Task statement: Below are some records. Retype exactly the lines from the one containing "right eye: (355, 107)" through the one containing "nose: (255, 193)", both included, skipping every picture.

Records supplied:

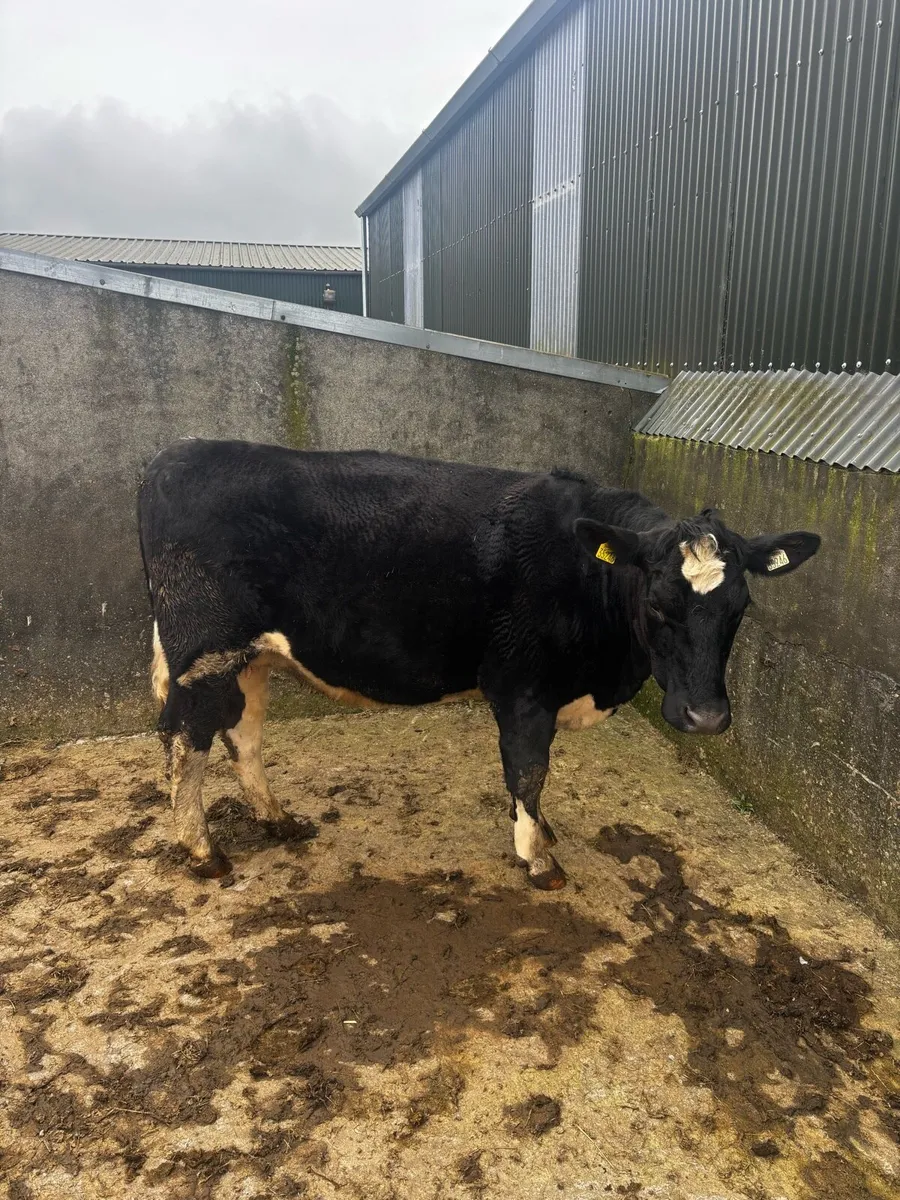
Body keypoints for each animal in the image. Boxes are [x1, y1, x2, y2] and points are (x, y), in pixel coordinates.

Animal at [139, 439, 820, 889]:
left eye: (742, 605)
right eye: (657, 602)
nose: (706, 718)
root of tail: (176, 453)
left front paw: (543, 835)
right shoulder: (524, 690)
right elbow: (528, 773)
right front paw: (538, 858)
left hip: (247, 658)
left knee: (243, 736)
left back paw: (278, 821)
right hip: (205, 652)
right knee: (184, 739)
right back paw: (203, 853)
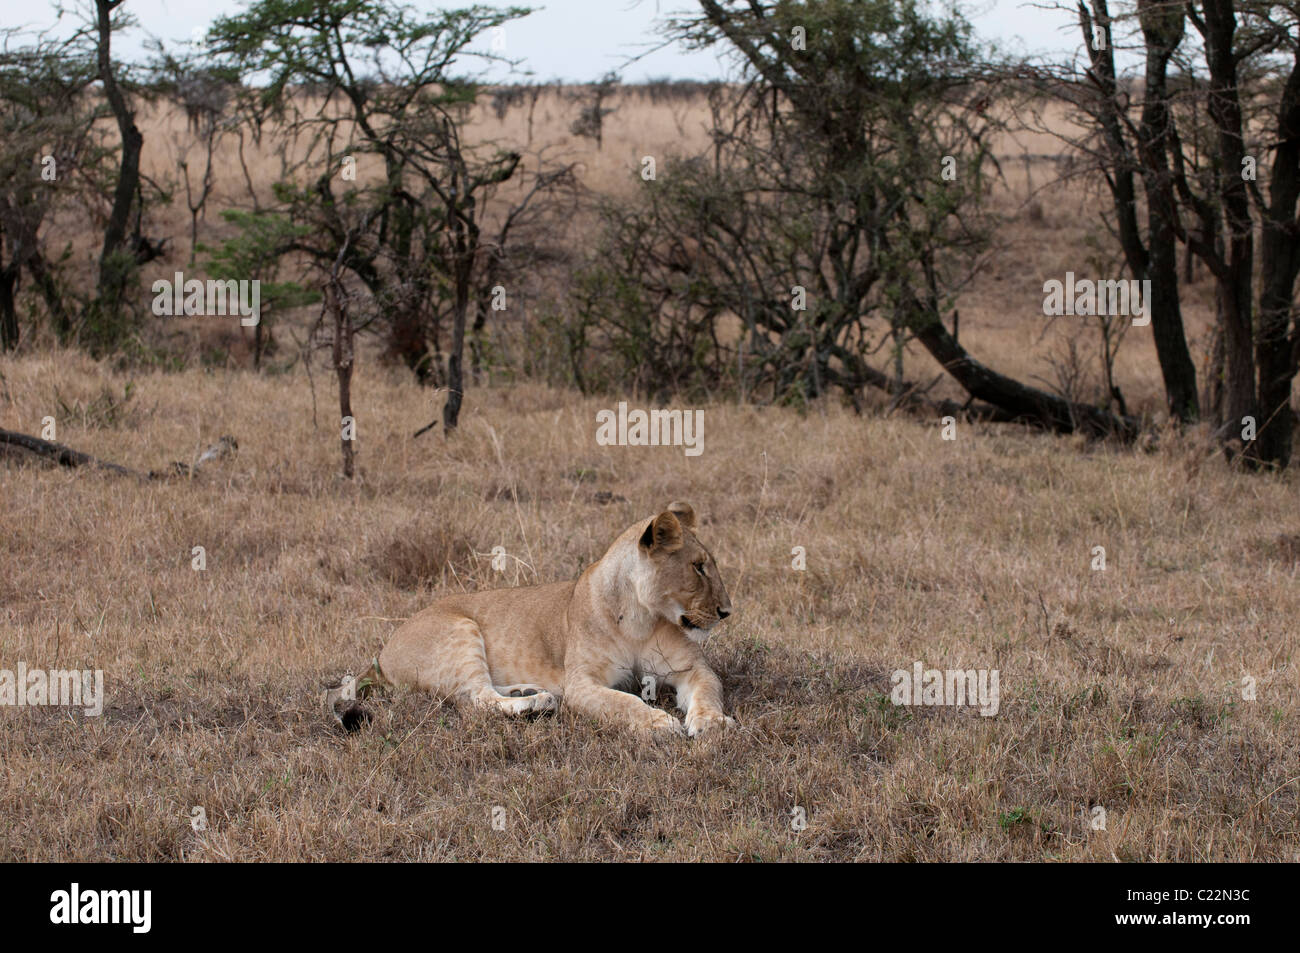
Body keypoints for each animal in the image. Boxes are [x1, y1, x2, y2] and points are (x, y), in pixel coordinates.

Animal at [334, 502, 735, 736]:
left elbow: (708, 692)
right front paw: (656, 721)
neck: (640, 619)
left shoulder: (691, 668)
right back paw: (538, 705)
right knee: (477, 701)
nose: (727, 611)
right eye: (698, 567)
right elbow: (625, 702)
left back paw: (528, 693)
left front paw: (712, 723)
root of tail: (381, 654)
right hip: (459, 630)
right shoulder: (581, 684)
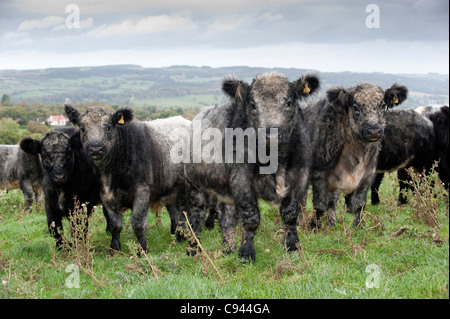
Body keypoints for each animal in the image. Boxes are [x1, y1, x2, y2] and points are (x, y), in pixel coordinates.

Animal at [306, 82, 408, 228]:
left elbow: (359, 204)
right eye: (355, 107)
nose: (373, 131)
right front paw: (314, 226)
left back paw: (332, 222)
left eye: (383, 105)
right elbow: (319, 205)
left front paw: (358, 225)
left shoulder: (367, 175)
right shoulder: (319, 174)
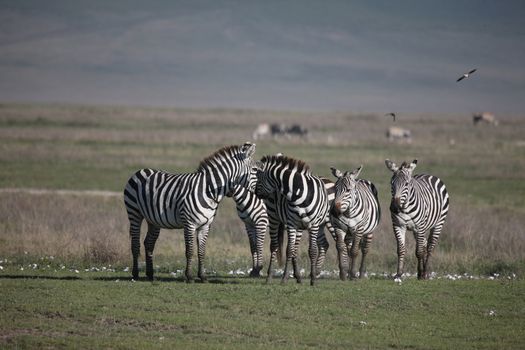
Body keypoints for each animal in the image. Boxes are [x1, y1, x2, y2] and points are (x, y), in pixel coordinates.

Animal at [121, 142, 256, 282]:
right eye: (254, 170)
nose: (258, 193)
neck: (208, 190)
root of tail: (141, 170)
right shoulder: (189, 224)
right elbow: (189, 251)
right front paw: (189, 276)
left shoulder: (205, 226)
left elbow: (201, 251)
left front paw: (202, 276)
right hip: (134, 213)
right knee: (135, 243)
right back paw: (135, 274)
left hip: (152, 219)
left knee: (148, 243)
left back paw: (150, 274)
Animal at [253, 154, 328, 286]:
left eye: (259, 178)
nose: (255, 193)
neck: (300, 194)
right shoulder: (292, 224)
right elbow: (289, 250)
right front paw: (284, 278)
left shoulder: (313, 225)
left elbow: (312, 251)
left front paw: (313, 279)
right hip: (273, 217)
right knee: (274, 246)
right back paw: (269, 277)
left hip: (300, 226)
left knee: (295, 249)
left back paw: (298, 277)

Written response:
right eye: (355, 107)
nose: (373, 131)
right front paw: (314, 226)
left back paw: (332, 222)
left eye: (383, 105)
right elbow: (319, 205)
left front paw: (358, 225)
left shoulder: (367, 175)
right shoulder: (319, 174)
Body keypoints for each animal in the image. Boxes are [x1, y1, x2, y2] and points are (x, y), in pixel coordinates.

Animal at [121, 142, 256, 282]:
right eye: (254, 170)
nose: (258, 193)
neck: (208, 190)
root of tail: (141, 170)
right shoulder: (189, 224)
right elbow: (189, 251)
right front paw: (189, 276)
left shoulder: (205, 226)
left elbow: (201, 251)
left front paw: (202, 276)
right hip: (134, 213)
right knee: (135, 243)
right back paw: (135, 274)
left hip: (152, 219)
left knee: (148, 243)
left back paw: (150, 274)
Animal at [253, 154, 328, 286]:
left eye: (259, 178)
nose: (255, 193)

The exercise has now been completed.